L'origine criminelle de l'incendie

Les spéculations vont bon train sur les causes de cette catastrophe pas si naturelle que ça, qui a ravagé une quarantaine d'hectares de ce fleuron écologique du gouvernorat de l'Ariana. Que l'incendie ait éclaté à partir de plusieurs foyers crédibilise l'hypothèse de l'origine criminelle.

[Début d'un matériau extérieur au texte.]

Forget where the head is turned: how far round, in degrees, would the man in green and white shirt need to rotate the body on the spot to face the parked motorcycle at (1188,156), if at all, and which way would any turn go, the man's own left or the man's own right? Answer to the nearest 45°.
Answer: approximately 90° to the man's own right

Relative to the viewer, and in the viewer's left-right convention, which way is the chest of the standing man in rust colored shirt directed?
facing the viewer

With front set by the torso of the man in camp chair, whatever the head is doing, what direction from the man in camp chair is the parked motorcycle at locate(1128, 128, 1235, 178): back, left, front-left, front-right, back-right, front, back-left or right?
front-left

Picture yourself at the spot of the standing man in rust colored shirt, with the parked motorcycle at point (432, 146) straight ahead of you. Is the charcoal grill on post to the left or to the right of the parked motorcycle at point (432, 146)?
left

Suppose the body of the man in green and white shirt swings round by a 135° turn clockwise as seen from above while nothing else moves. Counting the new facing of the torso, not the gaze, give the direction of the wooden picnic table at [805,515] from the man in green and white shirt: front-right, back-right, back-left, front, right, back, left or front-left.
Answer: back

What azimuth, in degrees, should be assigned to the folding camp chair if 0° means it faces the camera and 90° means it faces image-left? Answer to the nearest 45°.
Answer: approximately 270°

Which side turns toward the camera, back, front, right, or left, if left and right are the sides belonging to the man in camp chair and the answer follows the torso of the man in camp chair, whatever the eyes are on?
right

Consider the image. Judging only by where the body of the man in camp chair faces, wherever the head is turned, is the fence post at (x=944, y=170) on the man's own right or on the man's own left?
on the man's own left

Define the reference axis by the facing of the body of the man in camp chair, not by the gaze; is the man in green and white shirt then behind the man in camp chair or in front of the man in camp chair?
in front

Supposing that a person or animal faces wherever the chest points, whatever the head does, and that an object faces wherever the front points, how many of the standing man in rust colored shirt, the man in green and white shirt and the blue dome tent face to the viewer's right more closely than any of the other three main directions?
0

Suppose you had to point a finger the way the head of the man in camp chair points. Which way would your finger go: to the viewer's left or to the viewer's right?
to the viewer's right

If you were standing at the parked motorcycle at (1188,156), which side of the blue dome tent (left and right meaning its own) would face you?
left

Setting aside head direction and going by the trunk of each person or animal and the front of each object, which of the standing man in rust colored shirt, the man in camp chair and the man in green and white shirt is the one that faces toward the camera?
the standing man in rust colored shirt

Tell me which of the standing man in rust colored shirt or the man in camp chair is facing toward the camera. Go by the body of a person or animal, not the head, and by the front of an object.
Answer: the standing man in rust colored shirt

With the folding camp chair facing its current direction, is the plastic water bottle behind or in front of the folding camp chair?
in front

Les premiers éléments de l'enquête donneraient raison à la suspicion qu'il y a eu «main d'homme» dans cet incendie. Le ministre de l'Agriculture Lassaad Lachaal ne s'en est pas caché: «Je reconnais que je ne suis pas expert en la matière, mais si l'on fait confiance aux résultats préliminaires des investigations, il semble qu'il ne s'agit pas d'un accident naturel, de quelque chose de spontané... Tout de même, que le feu ait éclaté dans le même temps à partir de 6 ou 7 foyers peut légitimement paraître étrange. Attendons de voir la conclusion des enquêteurs ».

Pour Samir Belhaj Salah, sous-directeur de la protection des forêts au ministère de l'Agriculture, l'origine criminelle de l'incendie est une quasi-certitude. Il étaie sa thèse par les faits que quatre ou cinq foyers de l'incendie sont très proches les uns des autres, que les plantes, arbres et arbustes du parc, en cette période de l'année, sont encore trop verts et trop tendres pour pouvoir prendre feu aussi facilement et que pareils feux n'auraient jamais pu éclater par la faute d'un mégot de cigarette jeté par inadvertance ou d'une quelconque étincelle électrique...

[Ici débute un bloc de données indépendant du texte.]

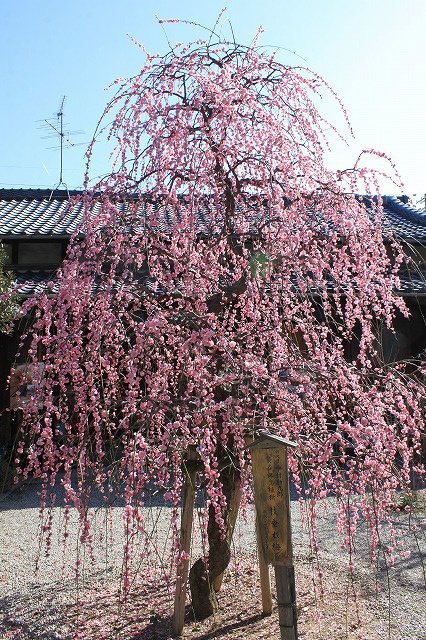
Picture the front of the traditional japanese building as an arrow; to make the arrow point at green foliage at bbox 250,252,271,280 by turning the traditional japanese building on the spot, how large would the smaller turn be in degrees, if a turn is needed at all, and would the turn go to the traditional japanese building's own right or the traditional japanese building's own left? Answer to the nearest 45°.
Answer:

M. Belhaj Salah a rappelé hier, dans une déclaration à la Tap, que 50% des incendies de forêts en 2013 ont été d'origine criminelle. Ce triste constat, ajouté aux doutes que suscitent les premières observations faites sur l'embrasement du Parc d'Ennahli, fait craindre le pire, d'autant plus que, en début de semaine, un autre incendie a éclaté à Amilcar, dans la banlieue nord de la capitale...

Incendie-du-Parc-Ennahli

Plusieurs foyers de feu ont pris au même moment en plusieurs endroits.

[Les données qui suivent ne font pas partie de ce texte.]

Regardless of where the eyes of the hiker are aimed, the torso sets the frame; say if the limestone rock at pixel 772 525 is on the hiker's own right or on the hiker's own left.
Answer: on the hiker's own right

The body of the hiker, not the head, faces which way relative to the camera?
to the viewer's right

Le nihilisme des jihadistes

Sans céder à la facilité catastrophiste, il est tout à fait plausible de croire que certaines personnes mal intentionnées auraient intérêt à semer le désordre dans notre pays qui tente de s'en sortir comme il peut. Ces actes incendiaires viseraient à porter préjudice aux efforts de notre communauté nationale qui a déjà plus d'un problème sur les bras. Ils créent la confusion, dévient l'attention et consument des énergies matérielles et humaines si précieuses en ces temps de disette.

Sans verser dans l'alarmisme gratuit, il serait fort justifié de spéculer que certaines parties qui ont recours, par ailleurs, aux armes à feu pour saboter la transition démocratique, peuvent aussi faire usage du «simple feu» pour compléter leur œuvre destructrice.

En somme, la pyromanie deviendrait ainsi une variante de l'action nihiliste du jihadisme. Cette tactique porte un nom: les experts militaires l'appellent la politique de la terre brûlée.